5. Solar energy systems are not difficult to install. It is, however, necessary that these systems be properly sized, sited, mounted, equipped, and maintained to ensure their economic viability. It is recommended that the homeowner have such systems installed by a reputable certified dealer. For those people who are construction savvy, however, very good installation guide books are available. Although this book contains information on siting and sizing a system to address the economic feasibility of using solar as a “green energy” solution, it does not address detailed installation procedures. Its main premise is to provide a technical and economic set of guidelines.
The use of solar energy to heat water for domestic use as well as to provide electricity is questioned because it is unfamiliar and not considered to be conventional. There appears to be a mental block against using new methods to replace the conventional ones because of the lack of education. Everyone is familiar with the older methods using gas, electric hot water tanks, and furnaces, and feels “comfortable” with them. It is now time, however, to understand the newer methods of employing these alternative energies. Increasing the use of solar DHW and solar PV is a viable first step in energy independence, which also reduces fossil fuel consumption, leaving more fossil fuels in the ground, and thereby lessening our carbon emissions.
Cost considerations can be made by contacting a state certified installer or dealer to provide a design plan and purchase estimate, normally free of charge. Before you request an estimate, however, it is advisable that you understand a few basic solar and investment fundamentals. You can then make a comprehensive decision as to whether or not you can benefit from the use of solar energy. In other words, it is always a good idea to have some knowledge about a subject when you are going to discuss it with someone, simply because ultimately you will have a more in-depth conversation and better understanding before making a financial commitment. If it is not a practical application in both function and cost, then solar is not a solution. If it is concluded that solar might be a viable alternative after reading this book, then at least an informed decision can then be made on whether or not to invest in a system.

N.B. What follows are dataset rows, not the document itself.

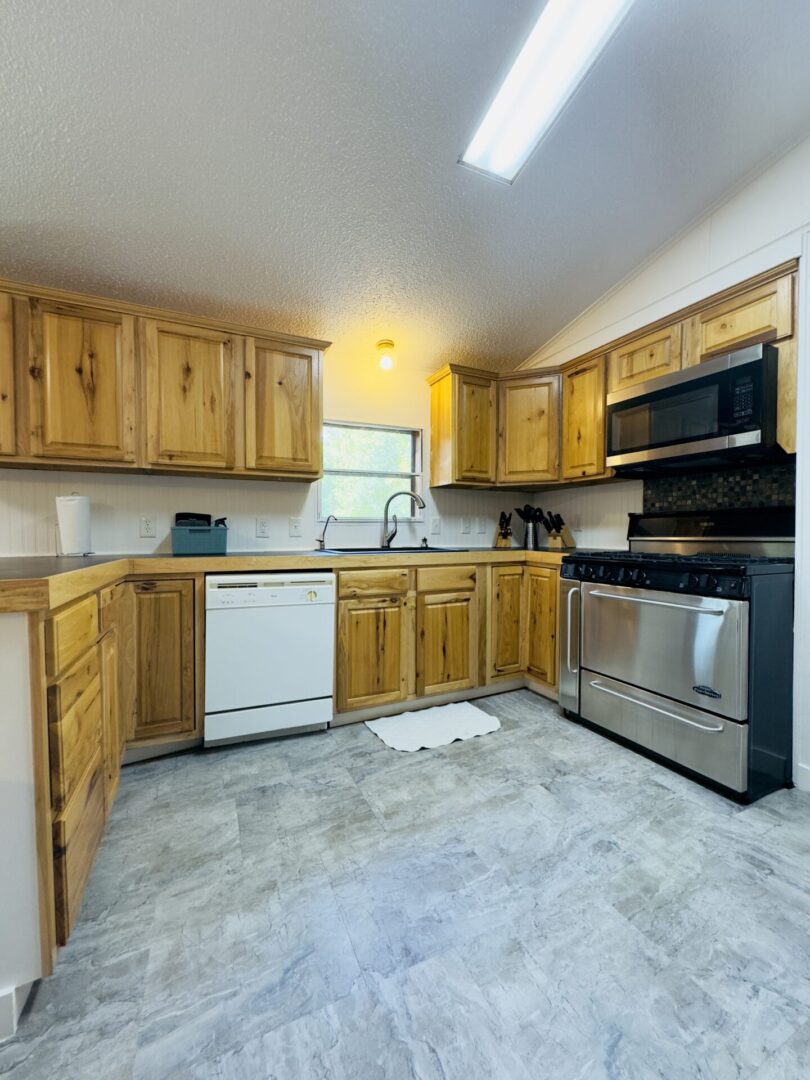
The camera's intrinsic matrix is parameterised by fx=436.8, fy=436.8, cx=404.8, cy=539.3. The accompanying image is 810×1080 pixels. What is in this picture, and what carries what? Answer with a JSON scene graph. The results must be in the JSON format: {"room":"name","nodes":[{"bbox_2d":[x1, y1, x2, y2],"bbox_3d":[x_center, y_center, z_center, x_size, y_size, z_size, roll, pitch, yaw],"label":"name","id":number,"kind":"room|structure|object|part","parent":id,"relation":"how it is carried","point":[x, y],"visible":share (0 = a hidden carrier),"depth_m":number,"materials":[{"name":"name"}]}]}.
{"room":"kitchen","nodes":[
{"label":"kitchen","id":0,"kind":"room"},
{"bbox_2d":[0,605,44,1033],"bbox_3d":[-1.224,0.599,1.053,0.664,0.932,0.727,-1,2,-25],"label":"half wall","id":1,"kind":"structure","parent":0,"point":[10,659],"depth_m":0.96,"materials":[{"name":"white paint"}]},
{"bbox_2d":[0,981,33,1041],"bbox_3d":[-1.117,1.006,0.828,0.652,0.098,0.197,-1,2,-25],"label":"baseboard","id":2,"kind":"structure","parent":1,"relation":"attached to","point":[14,1006],"depth_m":0.93,"materials":[{"name":"white paint"}]},
{"bbox_2d":[0,351,535,558],"bbox_3d":[-1.420,-0.225,2.531,5.775,2.432,0.145,-1,2,-25],"label":"back wall","id":3,"kind":"structure","parent":0,"point":[412,416],"depth_m":2.74,"materials":[{"name":"white paint"}]},
{"bbox_2d":[139,514,156,537],"bbox_3d":[-1.436,-0.077,2.438,0.074,0.119,0.009,-1,2,-25],"label":"outlet","id":4,"kind":"object","parent":3,"relation":"attached to","point":[147,527],"visible":0.97,"depth_m":2.43,"materials":[{"name":"white plastic"}]},
{"bbox_2d":[1,277,330,482],"bbox_3d":[-1.323,-0.750,2.301,1.756,0.792,0.350,-1,2,-25],"label":"upper cabinet run","id":5,"kind":"object","parent":3,"relation":"attached to","point":[314,473],"visible":0.98,"depth_m":2.14,"materials":[{"name":"brown wood"}]},
{"bbox_3d":[-1.922,-0.731,1.952,0.363,0.708,0.230,-1,2,-25],"label":"cabinet door","id":6,"kind":"part","parent":5,"relation":"part of","materials":[{"name":"brown wood"}]},
{"bbox_3d":[-1.528,-0.706,2.049,0.371,0.750,0.126,-1,2,-25],"label":"upper cabinet door","id":7,"kind":"part","parent":5,"relation":"part of","materials":[{"name":"brown wood"}]},
{"bbox_3d":[-1.112,-0.715,2.265,0.395,0.759,0.143,-1,2,-25],"label":"upper cabinet door","id":8,"kind":"part","parent":5,"relation":"part of","materials":[{"name":"brown wood"}]},
{"bbox_3d":[-0.674,-0.731,2.479,0.394,0.745,0.192,-1,2,-25],"label":"upper cabinet door","id":9,"kind":"part","parent":5,"relation":"part of","materials":[{"name":"brown wood"}]},
{"bbox_2d":[255,517,269,537],"bbox_3d":[-0.873,-0.076,2.678,0.073,0.118,0.009,-1,2,-25],"label":"outlet","id":10,"kind":"object","parent":3,"relation":"attached to","point":[261,529],"visible":0.96,"depth_m":2.68,"materials":[{"name":"white plastic"}]},
{"bbox_2d":[289,517,301,536],"bbox_3d":[-0.694,-0.081,2.768,0.074,0.118,0.015,-1,2,-25],"label":"light switch","id":11,"kind":"object","parent":3,"relation":"attached to","point":[294,522],"visible":0.96,"depth_m":2.77,"materials":[{"name":"white plastic"}]},
{"bbox_2d":[318,419,422,521],"bbox_3d":[-0.247,-0.448,3.107,0.787,0.693,0.090,-1,2,-25],"label":"window","id":12,"kind":"structure","parent":3,"relation":"in","point":[419,461],"depth_m":3.12,"materials":[{"name":"glass"}]},
{"bbox_2d":[430,517,440,533],"bbox_3d":[0.229,-0.103,3.229,0.074,0.119,0.014,-1,2,-25],"label":"light switch","id":13,"kind":"object","parent":3,"relation":"attached to","point":[435,527],"visible":0.98,"depth_m":3.23,"materials":[{"name":"white plastic"}]},
{"bbox_2d":[461,516,471,533],"bbox_3d":[0.471,-0.109,3.340,0.074,0.121,0.010,-1,2,-25],"label":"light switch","id":14,"kind":"object","parent":3,"relation":"attached to","point":[466,525],"visible":0.98,"depth_m":3.34,"materials":[{"name":"white plastic"}]},
{"bbox_2d":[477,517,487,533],"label":"light switch","id":15,"kind":"object","parent":3,"relation":"attached to","point":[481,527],"visible":0.99,"depth_m":3.40,"materials":[{"name":"white plastic"}]},
{"bbox_2d":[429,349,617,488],"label":"upper cabinet","id":16,"kind":"object","parent":3,"relation":"attached to","point":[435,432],"visible":0.81,"depth_m":2.97,"materials":[{"name":"brown wood"}]},
{"bbox_2d":[0,0,809,375],"bbox_3d":[-0.413,-1.606,0.570,5.570,0.118,4.877,-1,2,-25],"label":"ceiling","id":17,"kind":"structure","parent":0,"point":[521,350],"depth_m":1.73,"materials":[{"name":"paint"}]},
{"bbox_2d":[376,340,395,370],"bbox_3d":[-0.119,-1.158,2.784,0.127,0.156,0.128,-1,2,-25],"label":"ceiling light","id":18,"kind":"object","parent":17,"relation":"attached to","point":[390,343],"visible":0.99,"depth_m":2.74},
{"bbox_2d":[461,0,633,185],"bbox_3d":[0.544,-1.623,1.323,0.259,0.077,1.137,-1,2,-25],"label":"ceiling light","id":19,"kind":"object","parent":17,"relation":"attached to","point":[490,125],"visible":0.99,"depth_m":1.51,"materials":[{"name":"white plastic"}]},
{"bbox_2d":[0,688,809,1079],"bbox_3d":[-0.281,1.106,0.475,5.829,0.092,5.022,-1,2,-25],"label":"floor","id":20,"kind":"structure","parent":0,"point":[497,745],"depth_m":1.19,"materials":[{"name":"grey tile"}]},
{"bbox_2d":[38,573,201,960],"bbox_3d":[-1.216,0.588,1.616,0.746,0.883,1.404,-1,2,-25],"label":"base cabinet run","id":21,"kind":"object","parent":20,"relation":"on","point":[94,838],"visible":0.57,"depth_m":1.43,"materials":[{"name":"brown wood"}]},
{"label":"drawer","id":22,"kind":"part","parent":21,"relation":"part of","materials":[{"name":"brown wood"}]},
{"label":"cabinet door","id":23,"kind":"part","parent":21,"relation":"part of","materials":[{"name":"brown wood"}]},
{"bbox_2d":[203,571,334,747],"bbox_3d":[-0.759,0.577,2.400,0.594,0.851,0.623,-1,2,-25],"label":"dishwasher","id":24,"kind":"object","parent":20,"relation":"on","point":[299,613],"visible":0.97,"depth_m":2.11,"materials":[{"name":"white"}]},
{"bbox_2d":[365,700,501,752],"bbox_3d":[0.159,1.000,2.366,0.672,0.014,0.439,-1,2,-25],"label":"floor mat","id":25,"kind":"object","parent":20,"relation":"on","point":[448,718],"visible":0.99,"depth_m":2.33,"materials":[{"name":"white fabric"}]},
{"bbox_2d":[329,559,554,719],"bbox_3d":[0.231,0.563,2.855,1.571,0.856,0.677,-1,2,-25],"label":"base cabinet run","id":26,"kind":"object","parent":20,"relation":"on","point":[341,597],"visible":0.61,"depth_m":2.50,"materials":[{"name":"brown wood"}]},
{"bbox_2d":[0,547,593,613],"bbox_3d":[-0.224,0.117,2.260,3.419,0.062,1.078,-1,2,-25],"label":"countertop","id":27,"kind":"structure","parent":26,"relation":"on","point":[194,561],"depth_m":2.01,"materials":[{"name":"brown"}]},
{"bbox_2d":[55,492,93,556],"bbox_3d":[-1.655,-0.079,2.185,0.160,0.308,0.161,-1,2,-25],"label":"paper towel holder","id":28,"kind":"object","parent":27,"relation":"on","point":[74,511],"visible":0.98,"depth_m":2.14,"materials":[{"name":"white paper"}]},
{"bbox_2d":[171,521,227,555],"bbox_3d":[-1.122,-0.005,2.395,0.282,0.161,0.195,-1,2,-25],"label":"teal basket","id":29,"kind":"object","parent":27,"relation":"on","point":[176,545],"visible":0.97,"depth_m":2.31,"materials":[{"name":"teal plastic"}]},
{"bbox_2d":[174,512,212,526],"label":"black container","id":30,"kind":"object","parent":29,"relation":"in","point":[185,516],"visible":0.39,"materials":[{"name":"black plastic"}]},
{"bbox_2d":[316,515,335,550],"bbox_3d":[-0.511,-0.049,2.849,0.151,0.223,0.058,1,2,21],"label":"water filter tap","id":31,"kind":"object","parent":27,"relation":"on","point":[321,541],"visible":1,"depth_m":2.85,"materials":[{"name":"silver metal"}]},
{"bbox_2d":[313,545,469,554],"bbox_3d":[-0.083,0.149,2.732,0.881,0.181,0.523,-1,2,-25],"label":"sink","id":32,"kind":"object","parent":27,"relation":"in","point":[377,550],"visible":0.27,"depth_m":2.81,"materials":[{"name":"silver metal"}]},
{"bbox_2d":[381,489,425,548],"bbox_3d":[-0.003,-0.141,2.967,0.309,0.386,0.103,1,2,13],"label":"faucet","id":33,"kind":"object","parent":27,"relation":"on","point":[388,543],"visible":1,"depth_m":2.97,"materials":[{"name":"silver metal"}]},
{"bbox_2d":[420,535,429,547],"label":"soap dispenser","id":34,"kind":"object","parent":27,"relation":"on","point":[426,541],"visible":1,"depth_m":3.12,"materials":[{"name":"metal"}]},
{"bbox_2d":[493,511,513,547],"bbox_3d":[0.770,-0.084,3.400,0.102,0.267,0.158,-1,2,-25],"label":"knife block","id":35,"kind":"object","parent":27,"relation":"on","point":[504,536],"visible":0.99,"depth_m":3.38,"materials":[{"name":"brown wood"}]},
{"bbox_2d":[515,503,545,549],"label":"utensil holder","id":36,"kind":"object","parent":27,"relation":"on","point":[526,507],"visible":0.99,"depth_m":3.36,"materials":[{"name":"silver metal"}]},
{"bbox_2d":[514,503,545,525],"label":"cooking utensils","id":37,"kind":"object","parent":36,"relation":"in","point":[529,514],"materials":[{"name":"black plastic"}]},
{"bbox_2d":[543,511,574,549],"bbox_3d":[1.112,-0.073,3.185,0.237,0.262,0.103,-1,2,-39],"label":"knife block","id":38,"kind":"object","parent":27,"relation":"on","point":[555,538],"visible":0.99,"depth_m":3.15,"materials":[{"name":"brown wood"}]},
{"bbox_3d":[-0.188,0.641,2.407,0.381,0.562,0.090,-1,2,-25],"label":"cabinet door","id":39,"kind":"part","parent":26,"relation":"part of","materials":[{"name":"brown wood"}]},
{"bbox_3d":[-0.176,0.244,2.402,0.384,0.135,0.043,-1,2,-25],"label":"drawer","id":40,"kind":"part","parent":26,"relation":"part of","materials":[{"name":"brown wood"}]},
{"bbox_3d":[0.238,0.639,2.597,0.349,0.565,0.087,-1,2,-25],"label":"cabinet door","id":41,"kind":"part","parent":26,"relation":"part of","materials":[{"name":"brown wood"}]},
{"bbox_3d":[0.645,0.535,2.811,0.268,0.711,0.104,-1,2,-25],"label":"cabinet door","id":42,"kind":"part","parent":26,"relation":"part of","materials":[{"name":"brown wood"}]},
{"bbox_3d":[0.873,0.542,2.766,0.130,0.726,0.322,-1,2,-25],"label":"cabinet door","id":43,"kind":"part","parent":26,"relation":"part of","materials":[{"name":"brown wood"}]},
{"bbox_2d":[558,508,795,802],"bbox_3d":[1.337,0.437,2.166,0.729,1.157,0.893,-1,2,-25],"label":"gas range","id":44,"kind":"object","parent":20,"relation":"on","point":[675,713],"visible":0.99,"depth_m":1.89,"materials":[{"name":"metal"}]},
{"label":"handle","id":45,"kind":"part","parent":44,"relation":"part of","materials":[{"name":"silver metal"}]},
{"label":"oven handle","id":46,"kind":"part","parent":44,"relation":"part of","materials":[{"name":"silver metal"}]},
{"bbox_3d":[1.055,0.261,1.985,0.111,0.029,0.554,-1,2,-25],"label":"oven handle","id":47,"kind":"part","parent":44,"relation":"part of","materials":[{"name":"silver metal"}]},
{"bbox_3d":[1.098,0.165,2.081,0.133,0.097,0.721,-1,2,-25],"label":"control knobs","id":48,"kind":"part","parent":44,"relation":"part of","materials":[{"name":"black plastic"}]},
{"bbox_3d":[1.070,0.470,1.985,0.094,0.519,0.711,-1,2,-25],"label":"oven door","id":49,"kind":"part","parent":44,"relation":"part of","materials":[{"name":"silver metal"}]},
{"bbox_3d":[1.123,0.832,2.053,0.099,0.260,0.772,-1,2,-25],"label":"storage drawer","id":50,"kind":"part","parent":44,"relation":"part of","materials":[{"name":"silver metal"}]},
{"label":"backguard","id":51,"kind":"part","parent":44,"relation":"part of","materials":[{"name":"metal"}]},
{"bbox_2d":[516,130,809,789],"bbox_3d":[2.027,-0.468,1.288,0.151,3.090,4.833,-1,2,-25],"label":"right wall","id":52,"kind":"structure","parent":0,"point":[735,205],"depth_m":2.14,"materials":[{"name":"white paint"}]},
{"bbox_2d":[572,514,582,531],"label":"wall outlet","id":53,"kind":"object","parent":52,"relation":"attached to","point":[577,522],"visible":0.99,"depth_m":3.15,"materials":[{"name":"white plastic"}]},
{"bbox_2d":[427,255,797,491],"bbox_3d":[1.121,-0.753,2.385,0.686,0.731,2.192,-1,2,-25],"label":"upper cabinet run","id":54,"kind":"object","parent":52,"relation":"attached to","point":[673,366],"visible":0.6,"depth_m":2.68,"materials":[{"name":"brown wood"}]},
{"bbox_2d":[606,342,782,473],"bbox_3d":[1.458,-0.586,2.174,0.414,0.429,0.757,-1,2,-25],"label":"microwave","id":55,"kind":"object","parent":54,"relation":"attached to","point":[659,393],"visible":0.98,"depth_m":1.99,"materials":[{"name":"metal"}]},
{"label":"microwave keypad","id":56,"kind":"part","parent":55,"relation":"part of","materials":[{"name":"black plastic"}]},
{"bbox_2d":[642,462,795,512],"bbox_3d":[1.672,-0.126,2.272,0.011,0.472,0.769,-1,2,-25],"label":"tile backsplash","id":57,"kind":"structure","parent":52,"relation":"attached to","point":[773,491],"depth_m":2.29,"materials":[{"name":"black tile"}]},
{"bbox_2d":[796,763,809,792],"bbox_3d":[2.042,1.006,0.896,0.014,0.103,2.008,-1,2,-25],"label":"baseboard","id":58,"kind":"structure","parent":52,"relation":"attached to","point":[808,772],"depth_m":1.79,"materials":[{"name":"white paint"}]}
]}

The sun has provided us with stored chemical energy in the form of fossil fuels, which constantly is being depleted, and this depletion is responsible for escalated social and economic issues. To curtail these adversities, the direct application of the sun’s radiant energy to alternative conversion processes such as PV, photochemical, thermoelectric, and heat must be developed and utilized continuously. An economic first application involves the use of solar collectors to convert the sun’s radiant energy into heat energy for domestic water heating and electricity. We should now take the opportunity to use the most vast, continuing energy resource available to us on a worldwide basis: our sun.